While Ngozi celebrates survival, they fear that using the month for education about what communities and individual people can do to help disabled people has clearly not done much if “people will acknowledge Disability Pride Month, and talk about bodily autonomy but plan protests and go and not wear masks.” As state officials have stopped enforcing mask mandates and other mitigation efforts across the country, many high-risk people have become sick or died, or have been forced inside to protect themselves.
In that vein, Merlin, a disabled organizer, shared a similar perspective.
“Getting the conversation going, combatting narratives about stigma and shame are important,” Merlin said. “But it’s really only so helpful if it doesn’t lead to things like better medical care, more access to housing, increased accessibility to public life.”
Because not all feel enthused or satisfied by events, or even providing education, many celebrations look like the usual mutual aid and holding space with other disabled people. During this time, building coalitions and groups where disabled people can engage and provide support to each other has been crucial. To that end, Merlin works with Sick of It, a coalition that amplifies the voices of incarcerated disabled people and provides education about the intersection of prison abolition and disabled liberation. They’ll be releasing a new zine before the end of the month, and are consistently sharing their pen pal program for disabled people outside of prison to create meaningful connections with and provide support for disabled incarcerated people.
“It’s easy to feel, especially as a disabled individual, like you are powerless against such huge webs of oppression, but it’s been so amazing and such an honor to get letters from folks inside,” Merlin said. “Letter writing is a critical part of prisoner support, but it’s also one of the more accessible ways of being involved in resistance work.
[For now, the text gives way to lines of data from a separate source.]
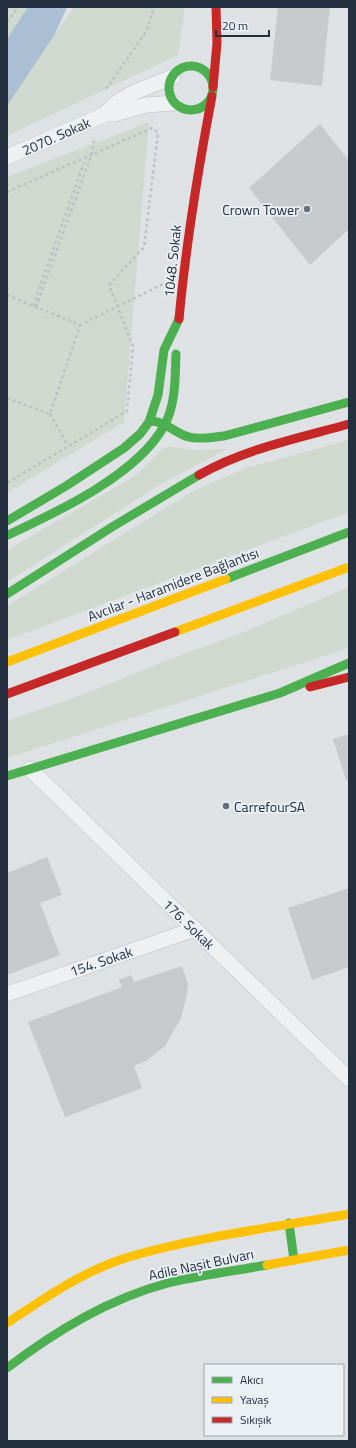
<svg xmlns="http://www.w3.org/2000/svg" width="356" height="1448" font-family="'Titillium Web',sans-serif">
	<style>
		.green { fill: #cfd9ce }
		.water { fill: #aabfd4 }
		.building { fill: #c7cacd }
		.lines { fill: none; stroke-linecap: round; stroke-linejoin: round }
		.street-casing { stroke: #bdc0c3; stroke-width: 16 }
		.path { stroke: #bdc0c5; stroke-width: 2.5; stroke-dasharray: 3 3; stroke-linecap: butt }
		.street { stroke: #eef0f2; stroke-width: 15 }
		.fast { stroke: #4caf50; stroke-width: 9 }
		.slow { stroke: #ffc107; stroke-width: 9 }
		.jam { stroke: #c62828; stroke-width: 9 }
		.poi-dot { fill: #656e79; stroke: #ebf0f5; stroke-width: 1.5 }
		.labels { text-anchor: middle; dominant-baseline: central; stroke-width: 3.5; stroke-linejoin: round; paint-order: stroke }
		.street-label { font-size: 14px; fill: #242f3f; stroke: #ebf0f5 }
		.poi-label { font-size: 14px; fill: #242f3f; stroke: #ebf0f5; text-anchor: end }
	</style>
	<rect width="100%" height="100%" fill="#dfe2e5"/>
	<g class="green">
		<polygon points="7,7 32,7 7,40"/>
		<polygon points="74,7 185,7 178,55 7,136 7,102"/>
		<polygon points="149,122 124,422 7,493 7,177"/>
		<polygon points="349,440 349,512 7,640 7,606 193,491 246,468"/>
		<polygon points="169,446 194,450 227,449 161,484 7,582 7,550 138,474 160,451"/>
		<polygon points="349,587 349,648 7,758 7,721 87,693 170,659 239,634"/>
	</g>
	<polygon class="water" points="28,7 67,7 55,34 7,106 7,39"/>
	<g class="building">
		<polygon points="278,7 330,7 322,86 270,80"/>
		<polygon points="320,124 349,161 349,229 310,265 249,188"/>
		<polygon points="349,734 349,779 346,780 333,739"/>
		<polygon points="47,857 62,895 40,903 60,955 7,975 7,873"/>
		<polygon points="349,888 349,967 312,980 288,908"/>
		<polygon points="182,966 188,984 187,994 181,1018 165,1046 146,1061 134,1066 142,1088 65,1117 28,1022 122,987 119,980 131,975 134,982"/>
	</g>
	<g class="lines">
		<defs>
			<g id="street">
				<path d="M 106,113 C 121,94 151,86 173,77"/>
				<polyline points="7,157 106,114 114,114 146,105 174,103"/>
				<polyline points="30,769 349,1079"/>
				<polyline points="7,994 195,929"/>
			</g>
		</defs>
		<use href="#street" class="street-casing"/>
		<g class="path">
			<polyline points="7,22 18,7"/>
			<polyline points="106,89 146,32 154,7"/>
			<polyline points="7,192 152,128 158,133 144,247 109,285 133,346 127,411 7,483"/>
			<polyline points="7,295 80,325 163,284"/>
			<polyline points="33,306 86,157"/>
			<polyline points="36,307 92,154 94,137"/>
			<polyline points="7,398 50,414 80,325"/>
			<polyline points="50,414 68,446"/>
		</g>
		<use href="#street" class="street"/>
		<g class="fast">
			<circle cx="191" cy="88" r="22"/>
			<path d="M 152,421 C 167,422 176,434 189,437 C 200,440 213,437 224,436 L 349,402"/>
			<polyline points="7,521 66,486 124,448 140,434 149,422 158,395 164,350 179,319"/>
			<path d="M 8,535 C 57,512 137,475 164,426 C 176,405 175,378 176,354"/>
			<polyline points="226,579 349,532"/>
			<polyline points="7,594 112,527 199,475"/>
			<polyline points="7,776 280,693 349,663"/>
			<polyline points="289,1223 294,1260"/>
			<path d="M 7,1368 C 56,1331 108,1299 168,1283 C 201,1275 234,1271 267,1265"/>
		</g>
		<g class="slow">
			<polyline points="175,632 349,567"/>
			<polyline points="7,662 226,579"/>
			<polyline points="267,1265 349,1250"/>
			<path d="M 7,1323 C 46,1297 86,1269 132,1256 C 202,1236 277,1227 349,1214"/>
		</g>
		<g class="jam">
			<polyline points="213,87 217,43 216,7"/>
			<path d="M 179,319 C 186,244 198,170 212,96"/>
			<path d="M 199,475 C 244,449 299,438 349,424"/>
			<polyline points="310,687 349,677"/>
			<polyline points="7,694 175,632"/>
		</g>
	</g>
	<g class="poi-dot">
		<circle cx="307" cy="209" r="4"/>
		<circle cx="226" cy="806" r="4"/>
	</g>
	<g class="labels">
		<g class="street-label">
			<text transform="translate(56 136) rotate(-24)">2070. Sokak</text>
			<text transform="translate(172 261) rotate(-84)">1048. Sokak</text>
			<text transform="translate(173 584) rotate(-21)">Avcılar - Haramidere Bağlantısı</text>
			<text transform="translate(189 924) rotate(44)">176. Sokak</text>
			<text transform="translate(101 961) rotate(-19)">154. Sokak</text>
			<text transform="translate(201 1264) rotate(-12)">Adile Naşit Bulvarı</text>
		</g>
		<g class="poi-label">
			<text x="299" y="209">Crown Tower</text>
			<text x="234" y="806" text-anchor="start">CarrefourSA</text>
		</g>
	</g>
	<rect width="356" height="1448" fill="none" stroke="#242f3f" stroke-width="16"/>
	<rect x="204" y="1364" width="140" height="72" fill="#ebf0f5" stroke="#9ba3ac"/>
	<rect x="212" y="1377" width="20" height="6" fill="#4caf50" stroke="#9ba3ac"/>
	<text x="240" y="1384" font-size="12" fill="#242f3f">Akıcı</text>
	<rect x="212" y="1397" width="20" height="6" fill="#ffc107" stroke="#9ba3ac"/>
	<text x="240" y="1404" font-size="12" fill="#242f3f">Yavaş</text>
	<rect x="212" y="1417" width="20" height="6" fill="#c62828" stroke="#9ba3ac"/>
	<text x="240" y="1424" font-size="12" fill="#242f3f">Sıkışık</text>
	<path d="M216 30v6h53v-6" fill="none" stroke="#242f3f" stroke-width="2"/>
	<text x="222" y="30" font-size="12" fill="#242f3f" stroke="#ebf0f5" stroke-width="3" paint-order="stroke">20 m</text>
</svg>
A lot of activist spaces aren’t accessible and this is a way to get people involved even if they are house or bed bound.”
With governments across the country ignoring COVID-19 and dropping mask and vaccine mandates, it feels urgent now, from Ngozi’s perspective, that disabled people and their allies focus less on legislative interventions like the ADA or better disability funding from the government. It’s clear to many disabled people that politicians will not prioritize their needs. Instead, building community and collective care initiatives that provide support and mutual aid—and that push back against the societal barriers that make accessing care and services so difficult—feels more realistic. Organizers point to coalitions like Project LETS, an anti-carceral peer support network, and Body Politic, which are providing the resources that disabled people need and creating new care frameworks.
Still, some feel this moment in history makes Disability Pride Month all the more important because it’s an avenue to amplify messages that advocates work to spread year-round.
“Disability Justice asks us to question: ‘Am I creating spaces where the most people have access to it, and especially our most vulnerable community members?” Osato emphasized.
Organizers believe that Disability Pride Month is an opening to usher people into the movement, help them unpack internalized ableism and understand how it affects everyone, and build solidarity. Ngozi, Osato, and other disabled organizers who spoke with Prism all expressed the need to work toward a future where everyone understands how they can be part of Disability Justice.
“This month is just a moment where we hope maybe other people pay attention to us,” Osato said. “If there’s anything we can take away from these years, let it be that we are all so deeply connected, and we need each other, and to be looking out for each other.”